EU countries that imposed border controls in the passport-free Schengen area because of the migrant crisis should end them by November, Brussels said Tuesday.
Austria, Denmark, Germany, Sweden and non-EU Norway introduced the ID checks in 2015 and have been allowed to repeatedly prolong them at set intervals.
Sweden said earlier Tuesday that it was scrapping the checks.
The European Commission, the executive arm of the EU, said it would now only recommend one final half-year extension from mid-May.
"The time has come to take the last concrete steps to gradually return to a normal functioning of the Schengen area," EU Migration Commissioner Dimitris Avramopoulos told reporters.

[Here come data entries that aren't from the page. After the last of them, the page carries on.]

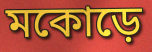
মকোড়ে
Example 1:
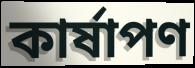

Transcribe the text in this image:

কার্ষাপণ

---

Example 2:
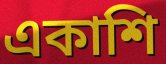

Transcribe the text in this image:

একাশি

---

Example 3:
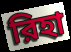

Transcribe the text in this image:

রিহা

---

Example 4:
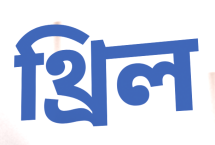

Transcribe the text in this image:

থ্রিল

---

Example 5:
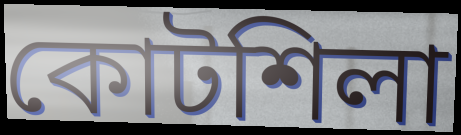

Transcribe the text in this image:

কোটশিলা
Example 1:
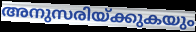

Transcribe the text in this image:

അനുസരിയ്ക്കുകയും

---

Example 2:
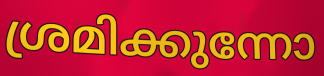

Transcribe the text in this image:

ശ്രമിക്കുന്നോ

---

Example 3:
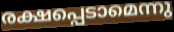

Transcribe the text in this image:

രക്ഷപ്പെടാമെന്നു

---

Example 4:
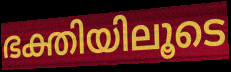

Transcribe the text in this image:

ഭക്തിയിലൂടെ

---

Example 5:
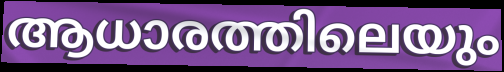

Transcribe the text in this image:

ആധാരത്തിലെയും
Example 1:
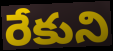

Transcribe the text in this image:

రేకుని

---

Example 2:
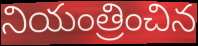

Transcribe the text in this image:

నియంత్రించిన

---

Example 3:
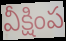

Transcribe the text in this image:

వీక్షింప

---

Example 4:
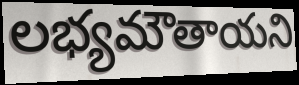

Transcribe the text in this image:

లభ్యమౌతాయని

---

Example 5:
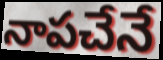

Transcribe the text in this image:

నాపచేనే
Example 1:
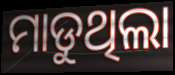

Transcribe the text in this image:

ମାଡୁଥିଲା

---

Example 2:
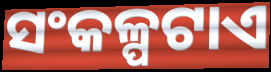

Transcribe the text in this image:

ସଂକଳ୍ପଟାଏ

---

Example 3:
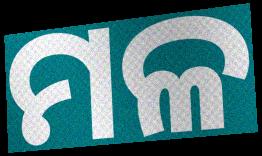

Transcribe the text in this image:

ମଳ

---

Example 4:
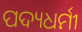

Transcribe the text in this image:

ପଦ୍ୟଧର୍ମୀ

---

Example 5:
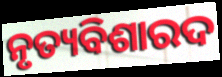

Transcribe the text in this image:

ନୃତ୍ୟବିଶାରଦ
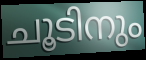
ചൂടിനും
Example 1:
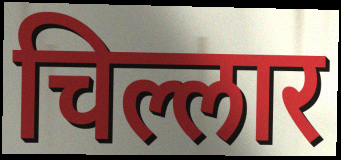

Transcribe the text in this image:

चिल्लार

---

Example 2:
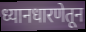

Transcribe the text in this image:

ध्यानधारणेतून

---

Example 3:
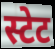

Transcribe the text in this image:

स्टेट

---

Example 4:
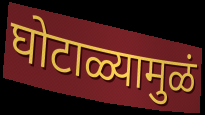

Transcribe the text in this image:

घोटाळ्यामुळं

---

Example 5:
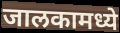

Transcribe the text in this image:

जालकामध्ये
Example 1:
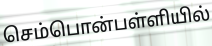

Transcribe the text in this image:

செம்பொன்பள்ளியில்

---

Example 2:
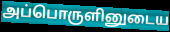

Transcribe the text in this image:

"This will be the last prolongation."
The five countries first introduced the checks as a record wave of refugees and migrants from Syria and other Middle East countries and from Africa streamed across Europe.
Brussels initially set the goal of getting rid of the checks by the end of 2016 but that proved impossible.
The Schengen area comprises 22 EU countries plus Iceland, Liechtenstein, Norway and Switzerland.
Explaining the decision for one final extension, Avramopoulos said the ID controls were "exceptional, proportionate, and as a last resort, for a strict and limited period -- in this case, for a last time, of maximum six months."
EU states would instead strengthen "proportionate police checks across the territory" of the bloc, especially near internal borders, he said.